**WHAT TO PRODUCE**
Copy out every line of the entries below word for word.

#### RECORDS PROVIDED

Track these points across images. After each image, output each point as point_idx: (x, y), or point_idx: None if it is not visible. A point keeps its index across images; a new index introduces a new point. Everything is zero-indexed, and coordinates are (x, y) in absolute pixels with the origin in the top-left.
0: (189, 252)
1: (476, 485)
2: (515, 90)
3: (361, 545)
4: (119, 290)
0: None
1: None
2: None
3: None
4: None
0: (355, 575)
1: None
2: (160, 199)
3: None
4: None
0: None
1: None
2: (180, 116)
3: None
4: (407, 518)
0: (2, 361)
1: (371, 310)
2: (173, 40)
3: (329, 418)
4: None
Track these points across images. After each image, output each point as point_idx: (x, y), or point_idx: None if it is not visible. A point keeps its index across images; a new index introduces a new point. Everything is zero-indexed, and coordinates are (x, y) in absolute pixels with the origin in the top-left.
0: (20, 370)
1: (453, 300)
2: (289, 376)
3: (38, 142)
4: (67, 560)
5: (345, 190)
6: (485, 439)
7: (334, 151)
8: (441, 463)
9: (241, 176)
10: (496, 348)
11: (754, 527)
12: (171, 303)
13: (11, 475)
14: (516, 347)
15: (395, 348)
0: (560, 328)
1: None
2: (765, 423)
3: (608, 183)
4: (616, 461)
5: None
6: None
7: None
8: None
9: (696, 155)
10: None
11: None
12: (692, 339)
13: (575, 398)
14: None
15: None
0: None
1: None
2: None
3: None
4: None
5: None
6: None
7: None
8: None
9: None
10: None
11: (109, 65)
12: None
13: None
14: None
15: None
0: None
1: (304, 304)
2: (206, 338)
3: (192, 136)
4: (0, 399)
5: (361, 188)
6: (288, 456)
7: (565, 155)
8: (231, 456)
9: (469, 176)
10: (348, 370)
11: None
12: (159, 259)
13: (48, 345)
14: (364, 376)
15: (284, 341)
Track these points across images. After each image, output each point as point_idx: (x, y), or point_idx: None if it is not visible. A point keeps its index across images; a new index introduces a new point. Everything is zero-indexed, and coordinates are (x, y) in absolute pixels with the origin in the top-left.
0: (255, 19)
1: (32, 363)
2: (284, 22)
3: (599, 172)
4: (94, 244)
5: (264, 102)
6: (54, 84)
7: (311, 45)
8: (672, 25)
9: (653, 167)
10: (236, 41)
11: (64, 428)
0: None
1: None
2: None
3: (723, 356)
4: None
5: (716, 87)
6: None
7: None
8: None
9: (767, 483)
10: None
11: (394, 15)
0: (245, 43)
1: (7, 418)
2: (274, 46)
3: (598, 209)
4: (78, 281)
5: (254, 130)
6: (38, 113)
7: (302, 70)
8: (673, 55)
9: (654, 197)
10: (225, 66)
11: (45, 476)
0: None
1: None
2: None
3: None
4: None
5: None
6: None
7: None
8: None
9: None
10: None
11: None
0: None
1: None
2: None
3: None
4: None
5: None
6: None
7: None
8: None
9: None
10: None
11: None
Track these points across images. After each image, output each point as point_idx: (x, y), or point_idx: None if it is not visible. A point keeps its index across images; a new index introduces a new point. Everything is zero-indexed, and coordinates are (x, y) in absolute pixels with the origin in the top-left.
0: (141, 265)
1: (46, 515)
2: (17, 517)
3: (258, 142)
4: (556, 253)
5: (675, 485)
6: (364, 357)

########

**RESULT OF THIS TASK**
Track these points across images. After each image, output each point as point_idx: (x, y), or point_idx: None if it is not visible. A point keeps its index across images; a new index introduces a new point. Everything is zero-indexed, and coordinates are (x, y) in absolute pixels with the origin in the top-left.
0: (189, 252)
1: (476, 485)
2: (515, 90)
3: (361, 545)
4: (119, 290)
0: None
1: None
2: None
3: None
4: None
0: (355, 575)
1: None
2: (160, 199)
3: None
4: None
0: None
1: None
2: (180, 116)
3: None
4: (407, 518)
0: (2, 361)
1: (371, 310)
2: (173, 40)
3: (329, 418)
4: None
Track these points across images. After each image, output each point as point_idx: (x, y), or point_idx: None if it is not visible. A point keeps its index across images; a new index introduces a new point. Everything is zero-indexed, and coordinates are (x, y) in absolute pixels with the origin in the top-left.
0: (20, 370)
1: (453, 300)
2: (289, 376)
3: (38, 142)
4: (67, 560)
5: (345, 190)
6: (485, 439)
7: (334, 151)
8: (441, 463)
9: (241, 176)
10: (496, 348)
11: (754, 527)
12: (171, 303)
13: (11, 475)
14: (516, 347)
15: (395, 348)
0: (560, 328)
1: None
2: (765, 423)
3: (608, 183)
4: (616, 461)
5: None
6: None
7: None
8: None
9: (696, 155)
10: None
11: None
12: (692, 339)
13: (575, 398)
14: None
15: None
0: None
1: None
2: None
3: None
4: None
5: None
6: None
7: None
8: None
9: None
10: None
11: (109, 65)
12: None
13: None
14: None
15: None
0: None
1: (304, 304)
2: (206, 338)
3: (192, 136)
4: (0, 399)
5: (361, 188)
6: (288, 456)
7: (565, 155)
8: (231, 456)
9: (469, 176)
10: (348, 370)
11: None
12: (159, 259)
13: (48, 345)
14: (364, 376)
15: (284, 341)
Track these points across images. After each image, output each point as point_idx: (x, y), or point_idx: None if it is not visible. A point keeps its index across images; a new index introduces a new point. Everything is zero-indexed, and coordinates are (x, y) in absolute pixels with the origin in the top-left.
0: (255, 19)
1: (32, 363)
2: (284, 22)
3: (599, 172)
4: (94, 244)
5: (264, 102)
6: (54, 84)
7: (311, 45)
8: (672, 25)
9: (653, 167)
10: (236, 41)
11: (64, 428)
0: None
1: None
2: None
3: (723, 356)
4: None
5: (716, 87)
6: None
7: None
8: None
9: (767, 483)
10: None
11: (394, 15)
0: (245, 43)
1: (7, 418)
2: (274, 46)
3: (598, 209)
4: (78, 281)
5: (254, 130)
6: (38, 113)
7: (302, 70)
8: (673, 55)
9: (654, 197)
10: (225, 66)
11: (45, 476)
0: None
1: None
2: None
3: None
4: None
5: None
6: None
7: None
8: None
9: None
10: None
11: None
0: None
1: None
2: None
3: None
4: None
5: None
6: None
7: None
8: None
9: None
10: None
11: None
Track these points across images. After each image, output each point as point_idx: (x, y), or point_idx: None if it is not visible. A point keeps its index across images; a new index introduces a new point. Everything is zero-indexed, and coordinates are (x, y) in absolute pixels with the origin in the top-left.
0: (141, 265)
1: (46, 515)
2: (17, 517)
3: (258, 142)
4: (556, 253)
5: (675, 485)
6: (364, 357)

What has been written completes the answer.